(Data items)
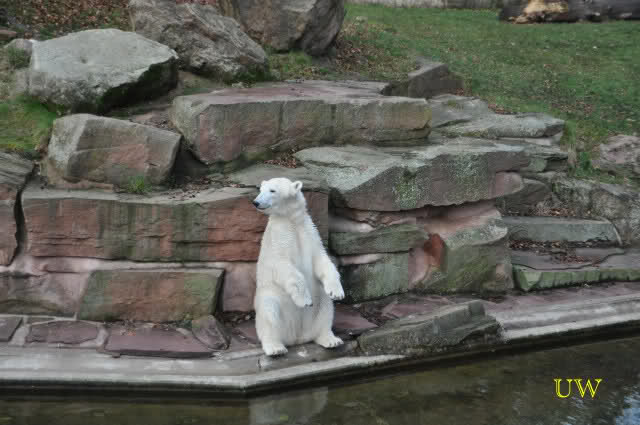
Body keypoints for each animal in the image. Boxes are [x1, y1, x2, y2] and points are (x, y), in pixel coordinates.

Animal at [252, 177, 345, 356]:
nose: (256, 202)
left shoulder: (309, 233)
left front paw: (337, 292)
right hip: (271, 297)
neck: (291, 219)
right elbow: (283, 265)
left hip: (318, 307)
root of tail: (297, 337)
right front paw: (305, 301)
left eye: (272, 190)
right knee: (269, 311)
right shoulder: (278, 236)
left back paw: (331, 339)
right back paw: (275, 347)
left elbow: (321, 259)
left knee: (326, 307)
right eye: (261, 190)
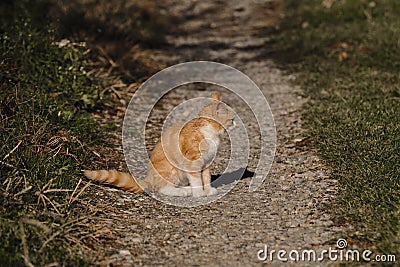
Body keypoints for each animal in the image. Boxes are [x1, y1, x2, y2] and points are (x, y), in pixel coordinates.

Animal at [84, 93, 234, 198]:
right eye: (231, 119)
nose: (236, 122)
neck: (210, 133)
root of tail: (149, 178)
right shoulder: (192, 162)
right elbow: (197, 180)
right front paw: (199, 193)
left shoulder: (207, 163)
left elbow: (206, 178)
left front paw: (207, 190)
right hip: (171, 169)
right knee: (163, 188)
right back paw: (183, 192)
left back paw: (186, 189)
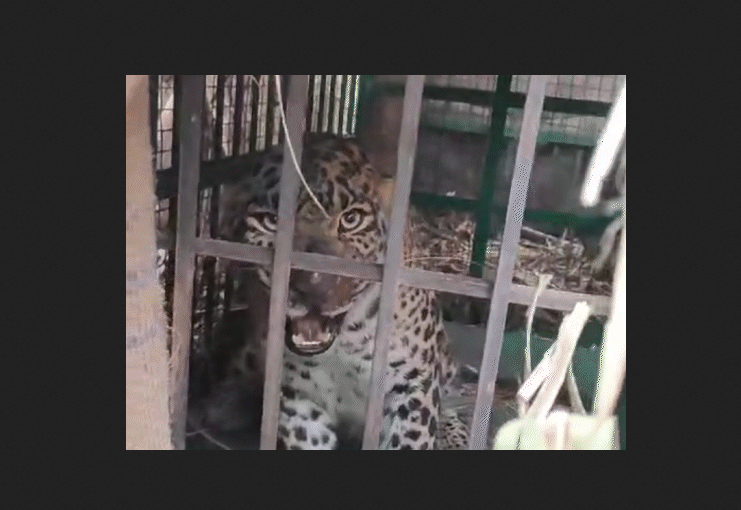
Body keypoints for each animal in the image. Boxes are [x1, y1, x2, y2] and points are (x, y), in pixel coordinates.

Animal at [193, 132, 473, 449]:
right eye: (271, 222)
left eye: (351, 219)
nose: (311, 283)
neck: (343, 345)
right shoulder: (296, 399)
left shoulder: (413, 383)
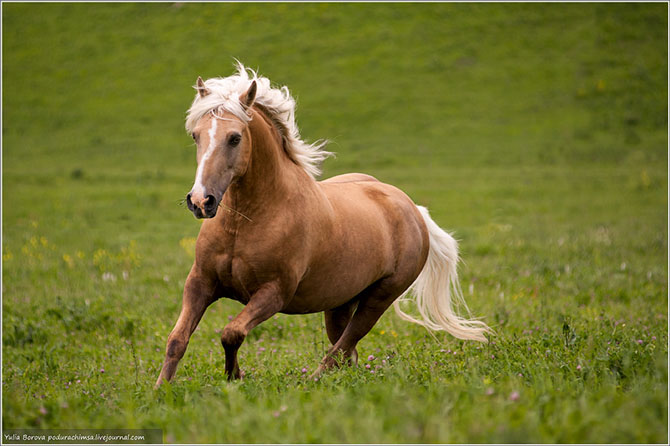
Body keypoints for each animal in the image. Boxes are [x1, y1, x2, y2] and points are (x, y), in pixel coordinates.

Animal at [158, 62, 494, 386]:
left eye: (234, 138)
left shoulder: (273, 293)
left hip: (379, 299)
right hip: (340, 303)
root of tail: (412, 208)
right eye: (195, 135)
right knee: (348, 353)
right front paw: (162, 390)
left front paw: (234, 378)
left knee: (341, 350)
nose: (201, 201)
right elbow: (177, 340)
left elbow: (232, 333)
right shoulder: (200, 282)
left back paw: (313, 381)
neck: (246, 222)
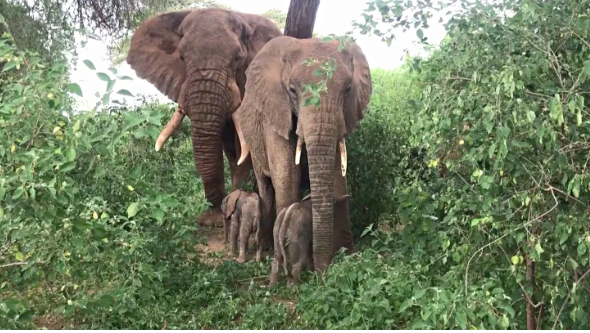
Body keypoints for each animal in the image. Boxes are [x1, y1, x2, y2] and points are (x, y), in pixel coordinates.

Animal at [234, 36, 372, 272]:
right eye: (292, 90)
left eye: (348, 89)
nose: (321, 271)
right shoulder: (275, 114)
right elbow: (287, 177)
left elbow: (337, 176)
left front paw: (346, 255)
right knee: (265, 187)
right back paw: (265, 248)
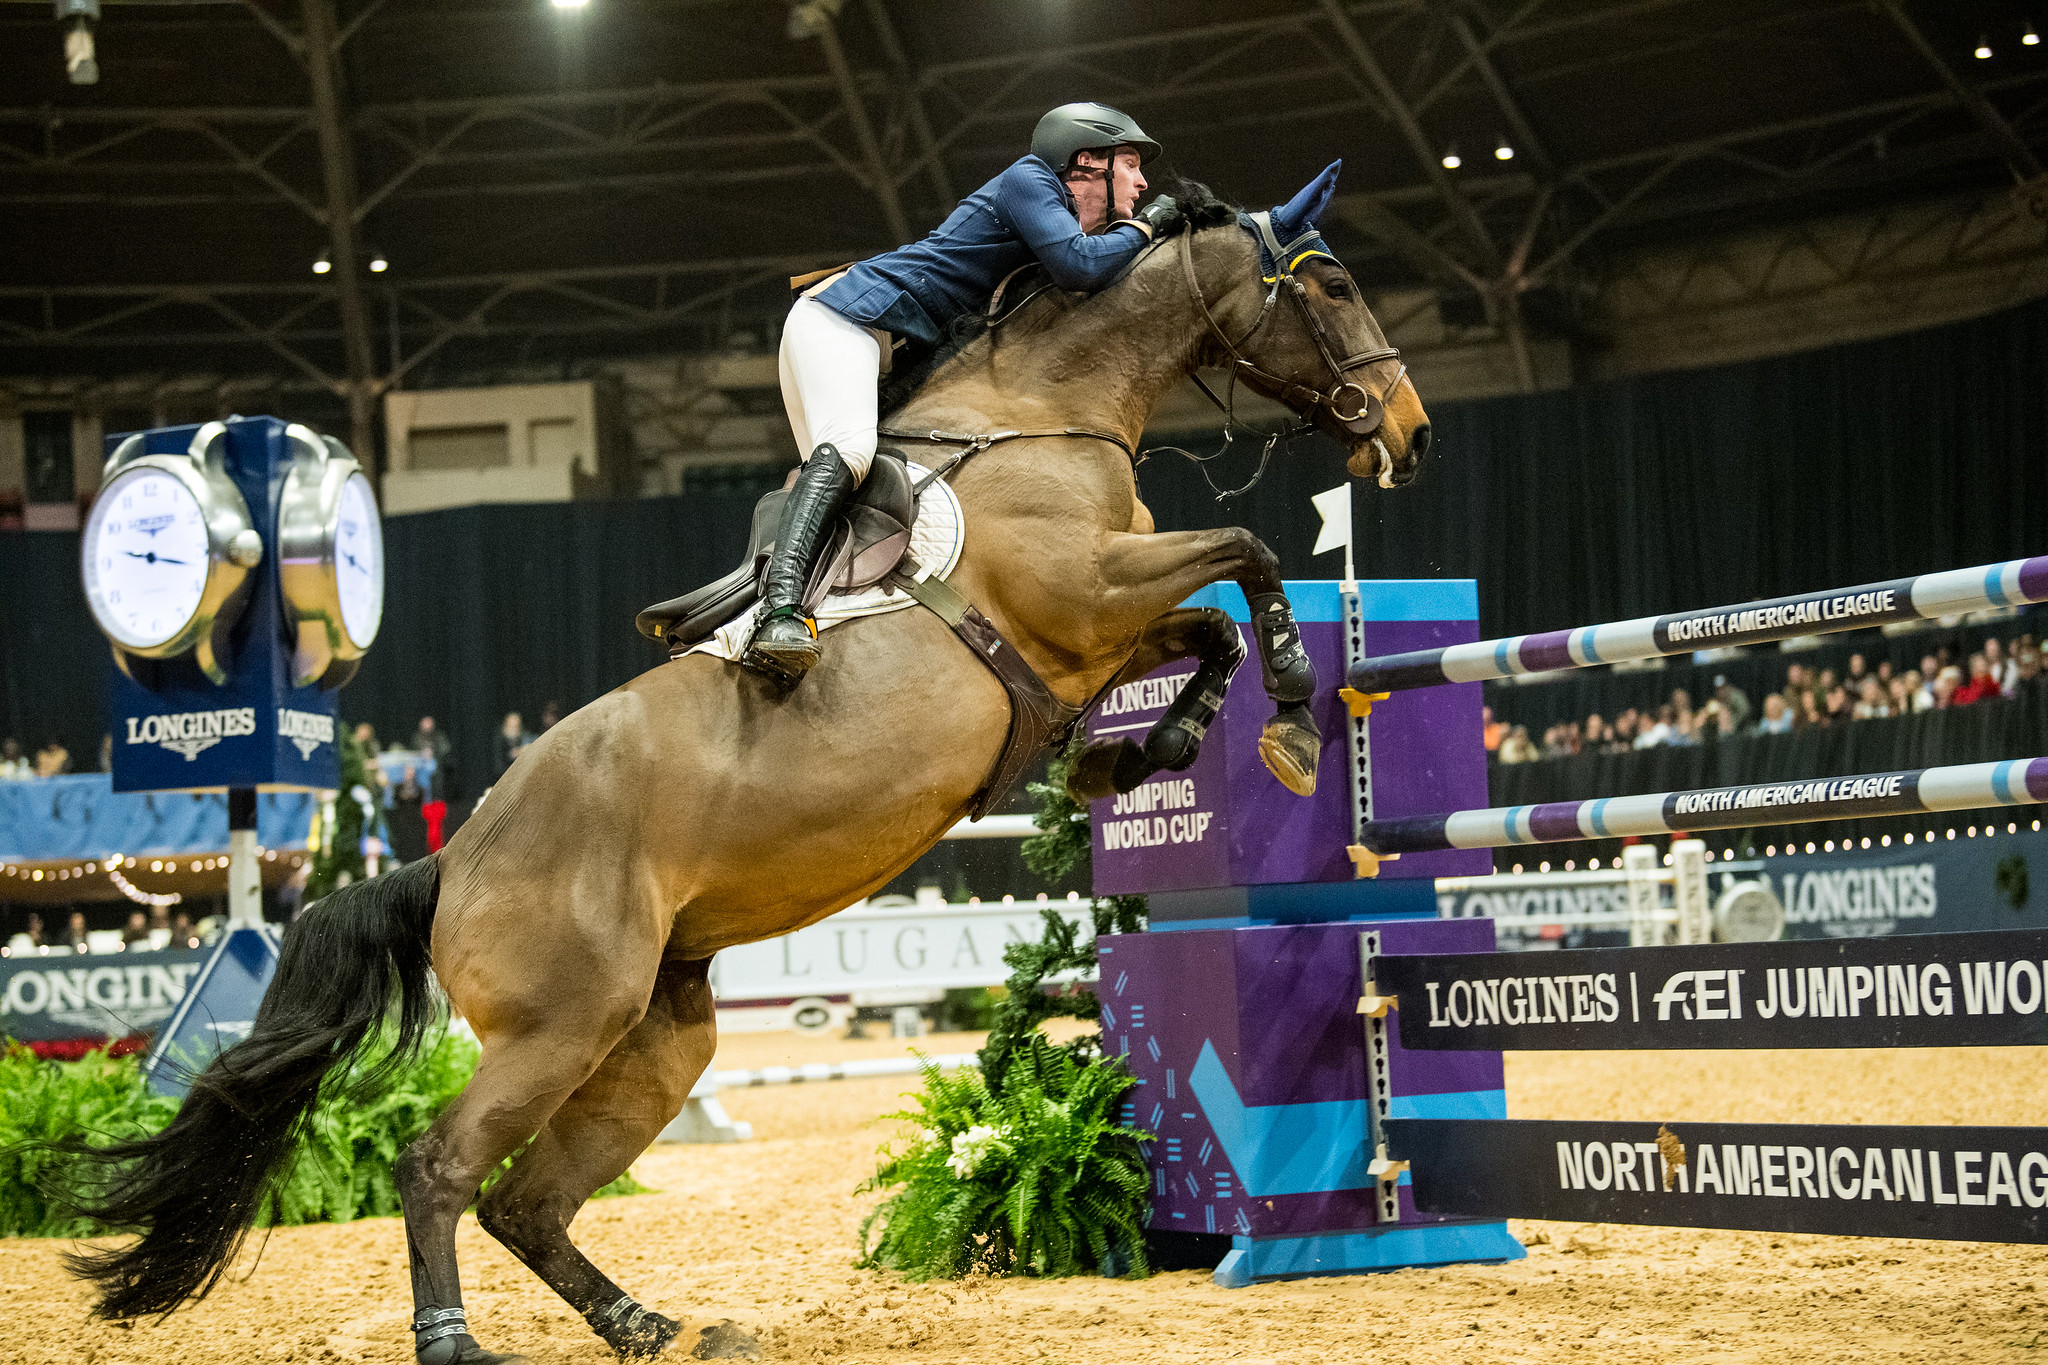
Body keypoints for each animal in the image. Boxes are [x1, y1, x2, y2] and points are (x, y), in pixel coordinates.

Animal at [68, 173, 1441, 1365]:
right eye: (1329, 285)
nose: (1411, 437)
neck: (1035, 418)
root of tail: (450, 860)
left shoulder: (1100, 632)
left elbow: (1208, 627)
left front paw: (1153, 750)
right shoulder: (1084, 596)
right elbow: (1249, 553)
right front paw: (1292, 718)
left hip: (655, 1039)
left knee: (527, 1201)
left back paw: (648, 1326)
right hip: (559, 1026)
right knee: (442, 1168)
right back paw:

YOUR INSTRUCTIONS ->
Return every line above exactly, omitting images.

WRITTEN SOLUTION ->
Body keypoints for each animal in the image. Boxes are [x1, y1, x2, y2] and points are (x, y), in pixel coordinates.

Animal at [252, 177, 345, 356]:
nose: (256, 202)
left shoulder: (309, 233)
left front paw: (337, 292)
right hip: (271, 297)
neck: (291, 219)
right elbow: (283, 265)
left hip: (318, 307)
root of tail: (297, 337)
right front paw: (305, 301)
left eye: (272, 190)
right knee: (269, 311)
right shoulder: (278, 236)
left back paw: (331, 339)
right back paw: (275, 347)
left elbow: (321, 259)
left knee: (326, 307)
right eye: (261, 190)
Body keypoints for each animal in the image. Boxes are [x1, y1, x2, y2] and points are (x, y), in pixel coordinates.

Animal at [84, 93, 234, 198]:
right eye: (231, 119)
nose: (236, 122)
neck: (210, 133)
root of tail: (149, 178)
right shoulder: (192, 162)
right elbow: (197, 180)
right front paw: (199, 193)
left shoulder: (207, 163)
left elbow: (206, 178)
left front paw: (207, 190)
right hip: (171, 169)
right knee: (163, 188)
right back paw: (183, 192)
left back paw: (186, 189)
Body keypoints for each animal in the image. Boxes are [x1, y1, x2, y2] and points are (x, y), in pixel coordinates.

Animal at [193, 132, 473, 449]:
right eye: (271, 222)
left eye: (351, 219)
nose: (311, 283)
neck: (343, 345)
right shoulder: (296, 399)
left shoulder: (413, 383)
Body keypoints for each animal in the image. Boxes are [x1, y1, x2, y2] and points are (x, y), in pixel coordinates.

Animal at [158, 62, 494, 386]:
left eye: (234, 138)
left shoulder: (273, 293)
left hip: (379, 299)
right hip: (340, 303)
root of tail: (412, 208)
right eye: (195, 135)
right knee: (348, 353)
right front paw: (162, 390)
left front paw: (234, 378)
left knee: (341, 350)
nose: (201, 201)
right elbow: (177, 340)
left elbow: (232, 333)
right shoulder: (200, 282)
left back paw: (313, 381)
neck: (246, 222)
Body keypoints for each animal in the image. Boxes are [x1, y1, x2, y2] and points are (x, y), in pixel coordinates.

Animal at [234, 36, 372, 272]:
right eye: (292, 90)
left eye: (348, 89)
nose: (321, 271)
right shoulder: (275, 114)
right elbow: (287, 177)
left elbow: (337, 176)
left front paw: (346, 255)
right knee: (265, 187)
right back paw: (265, 248)
Body keypoints for each animal in the image. Boxes are [x1, y1, x2, y2] and points are (x, y), in pixel coordinates.

Animal at [68, 173, 1441, 1365]:
right eye: (1329, 285)
nose: (1411, 437)
neck: (1035, 418)
root of tail: (450, 860)
left shoulder: (1100, 632)
left elbow: (1208, 627)
left front paw: (1153, 750)
right shoulder: (1084, 596)
right elbow: (1249, 553)
right front paw: (1292, 718)
left hip: (655, 1039)
left knee: (527, 1201)
left back paw: (648, 1326)
right hip: (559, 1026)
right knee: (442, 1168)
right back paw:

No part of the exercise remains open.